One other thing you should do while you have it apart is when replacing the harmonic balancer front seal in the timing cover, buy a microsleeve and press it on the hamonic balancer sealing surface. Any engine with enough miles on it to need a timing chain will also have a groove worn in the balancer where it meets the seal. The sleeve is available at just about any parts store, and should only cost a few dollars. They come with a little tube of sealer that keeps oil from getting between the balancer and the sleeve. It's cheep insurance against having to pull your radiator and balancer again because of a front seal leak.
 
please explain "doll road".??:cool:

I use a 3/8" doll road.... just roll the motor over and you can find TDC with out any damage to the spark plug threads. After it simple to R & R your timing chain set.

The only problem I ever had was the bottom of the timing chain cover dripping oil. This was over come with a "dot" of RTV Permatex Ultra Blue on both sides.

Best of luck on your swap and getting the jeep back on the road mate.
 
Good thoughts and thanks.

One thing that has repeatedly happened. Every time I change some thing out the jeep ran better doe a day, now I advanced the timing and it ran better for a day.

Before I go pulling the front end apart (of which I will do a write up) I was thinking of setting the timing to 9* like it was and then finding TDC. Then to make sure it is the chain I was going to look at the dizzy to see if it is pointing to #1 Cyl. If it is then maybe all of this is a the fuel pick up in the tank or the sock in the tank clogged.

What say ye! :)
 
I use a 3/8" doll road.... just roll the motor over and you can find TDC with out any damage to the spark plug threads. After it simple to R & R your timing chain set.

The only problem I ever had was the bottom of the timing chain cover dripping oil. This was over come with a "dot" of RTV Permatex Ultra Blue on both sides.

Best of luck on your swap and getting the jeep back on the road mate.

please explain "doll road".??:cool:

I think he meant dowl rod?

I think he meant Dowel rod, since were doing spelling lessons. ;) Sometimes y'all just crack me up.:laugh:
 
@ Horn: I have an excuse, I was raised by wolves.

I say dive right in and do the most inefficient and expensive things you can possibly think of. It's the way we do things around here!!:laugh:

For real I say more diagnostics won't hurt a bit. I always like to know for sure what is broken before I fix it, Fixing things that are not broke is embarrassing and expensive, to say the least.:cool:
 
@ Horn: I have an excuse, I was raised by wolves.

I say dive right in and do the most inefficient and expensive things you can possibly think of. It's the way we do things around here!!:laugh:

For real I say more diagnostics won't hurt a bit. I always like to know for sure what is broken before I fix it, Fixing things that are not broke is embarrassing and expensive, to say the least.:cool:

A-men to that Brother IO.
 
Ok spent the past two days cleaning the garage so I can tare into the CJ.

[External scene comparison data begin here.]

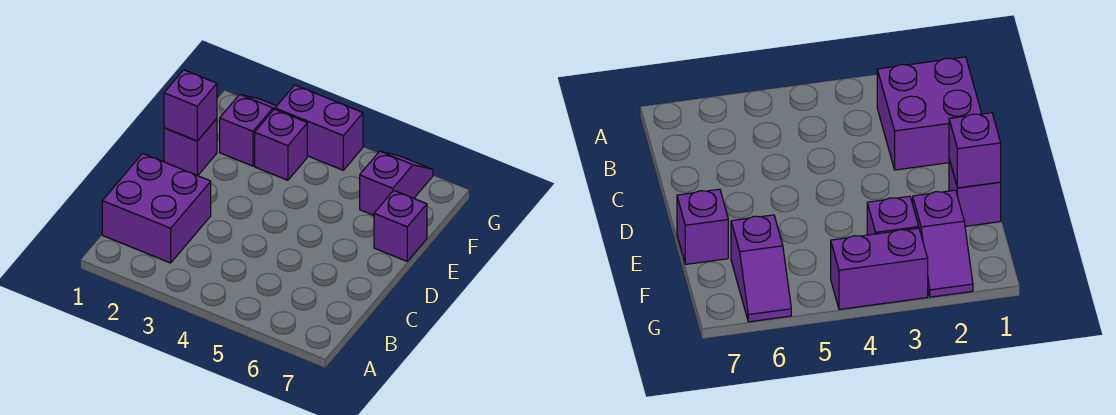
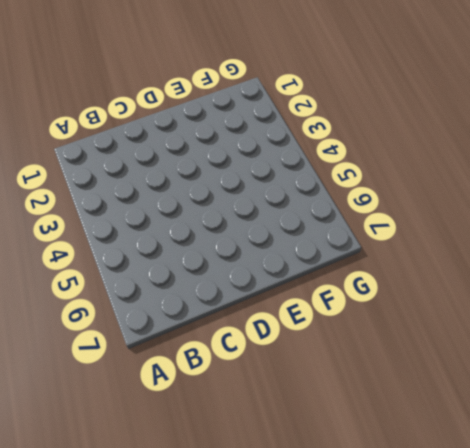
none -> purple brick B1:C2 level 1
none -> purple brick E1 level 1

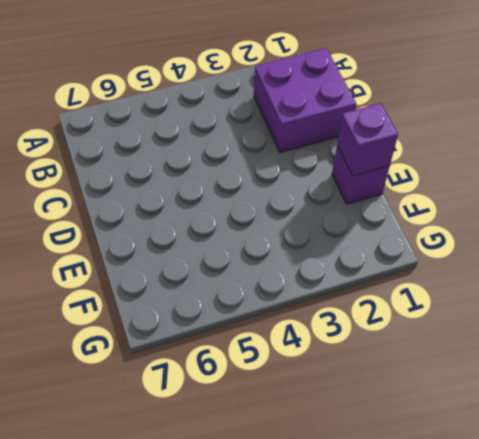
none -> purple brick E7 level 1
none -> purple slope F2:G2 level 1 top F

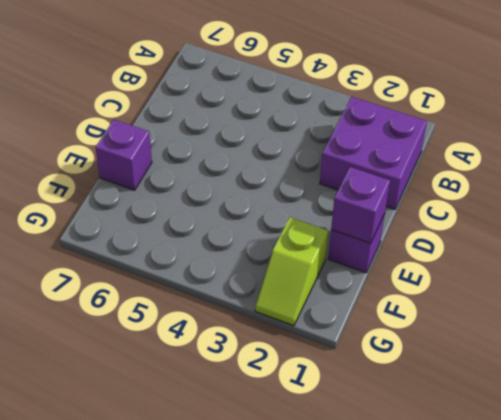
lime slope F2:G2 level 1 top F -> purple slope F2:G2 level 1 top F
none -> purple brick F3 level 1
none -> purple slope F6:G6 level 1 top F

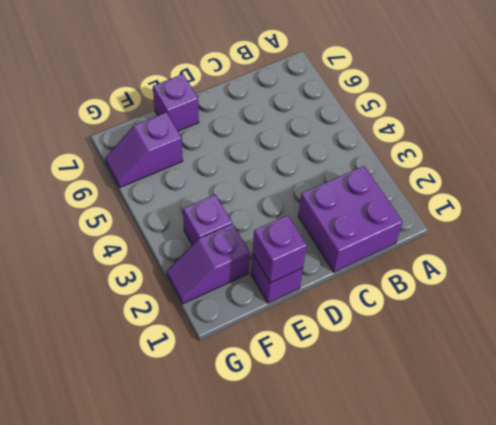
none -> purple brick G3:G4 level 1

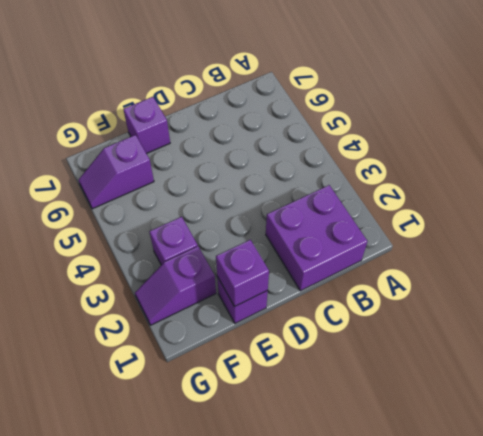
none -> purple brick G3:G4 level 1

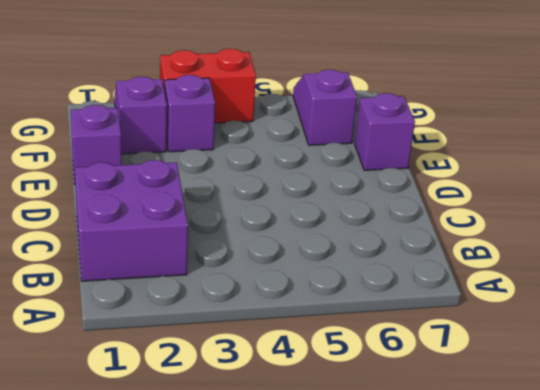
red brick G3:G4 level 1 -> purple brick G3:G4 level 1
none -> purple brick E1 level 2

Pulled #1 plug, found TDC, marked base of cap, rotated to (had help looking etc) "0". Rotor is just past the #1 mark like it skipped two teeth. Rocked the balancer about a 1/2" each way and the rotor did not move. I'm convinced the chain is loose and it is my problem. I did start it and advanced the timing but it runs rough at all degrees of advancement.

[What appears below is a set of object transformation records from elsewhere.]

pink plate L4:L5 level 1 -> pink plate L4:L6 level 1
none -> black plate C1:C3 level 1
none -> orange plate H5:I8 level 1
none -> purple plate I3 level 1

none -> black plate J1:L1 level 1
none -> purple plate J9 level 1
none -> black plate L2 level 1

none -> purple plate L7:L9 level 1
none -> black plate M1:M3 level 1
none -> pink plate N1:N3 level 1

I'll try to do a write up and post it. Next weekend will be the event, if you see a big cloud to the West, it's just me :)


:ty: all & I'll post back.

Jim
 
One other thing you should do while you have it apart is when replacing the harmonic balancer front seal in the timing cover, buy a microsleeve and press it on the hamonic balancer sealing surface.
They come with a little tube of sealer that keeps oil from getting between the balancer and the sleeve.

Thanks, I did get the gasket kit from NAPA and it is included. Pick everything up tomorrow and start the next day.
 
Ok timing set ok, a little loose but on the marks/in time but while I was there I changed it out anyway w/a new t-stat/h20 pump and valve cover gasket.

Next, drop the tank to see if it is clogged/the pick-up. Maybe this will solve the running rough problem.

Tired.


P.S. The jeep had umbrellas on the valve already.